Kurt Albert Jahnke (17 February 1882 – 22 April 1950) was a German-American intelligence agent and convicted saboteur active both during World War I and World War II.

==Biography==
Born in Gnesen, Jahnke immigrated to the United States in 1899, became a naturalized citizen, and later served in the U.S. Marines in the Philippines. From August 1914, under the command of the German Consul General Franz Bopp, Jahnke performed various intelligence and sabotage operations for the German Admiralty from his San Francisco base. He and his assistant, Lothar Witzke, were responsible for the April 1917 munitions explosion at the Mare Island Naval Shipyard in San Francisco, "likely" responsible for the Black Tom explosion in Jersey City, New Jersey, and are suspected of other explosions and of fomenting labor strikes. When the United States entered the war in April 1917, Jahnke and Witzke moved their operations to Mexico City.

According to the Senate testimony of intelligence officer and double agent Dr. Paul Altendorf, who was undercover in Mexico City with the U.S. Military Intelligence Corps from 1917 through April 1919, Jahnke had schemed a Mexican attack on the United States. An army of 45,000 men, funded by Ambassador von Eckardt and trained by German reservists, would march against the U.S. in 1918 and "arouse the Negroes to civil war."

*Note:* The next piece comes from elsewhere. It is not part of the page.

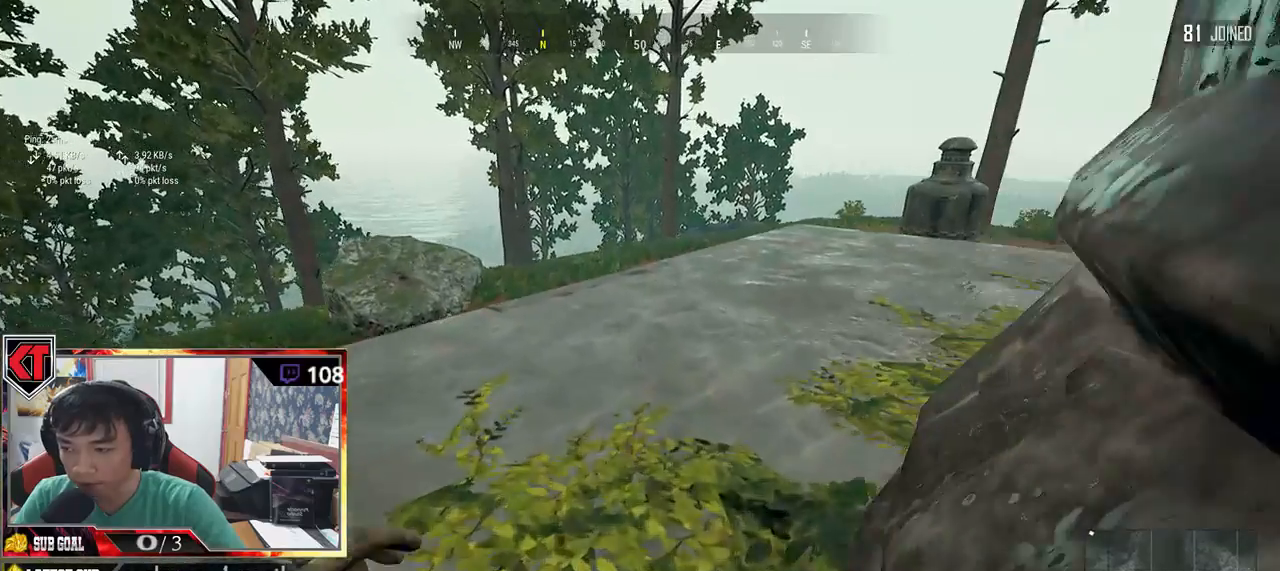
{"keys": ["w"], "mouse": [], "events": []}
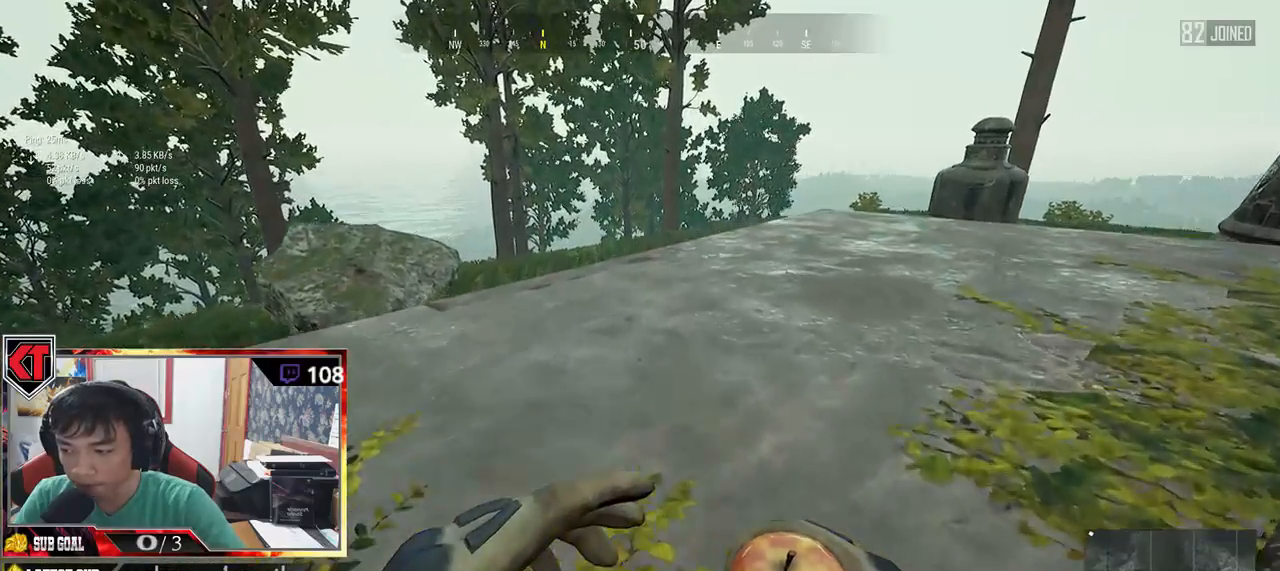
{"keys": ["w"], "mouse": [], "events": []}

Back in Germany in the late 1930s, Jahnke established the "Jahnke Büro", essentially a small private intelligence service reporting up to Rudolf Hess. There is speculation that Jahnke was somehow involved in Hess's still-puzzling flight to Scotland in May 1941; true or not, he fell out of favor with Ribbentrop and the Gestapo and his accumulated files were confiscated. Later in the war, Jahnke served as intelligence advisor to Walter Schellenberg. He and his wife were captured by Soviet SMERSH agents in April 1945 and interrogated. In 1950, Jahnke was put on trial as a spy, found guilty, and executed the same day.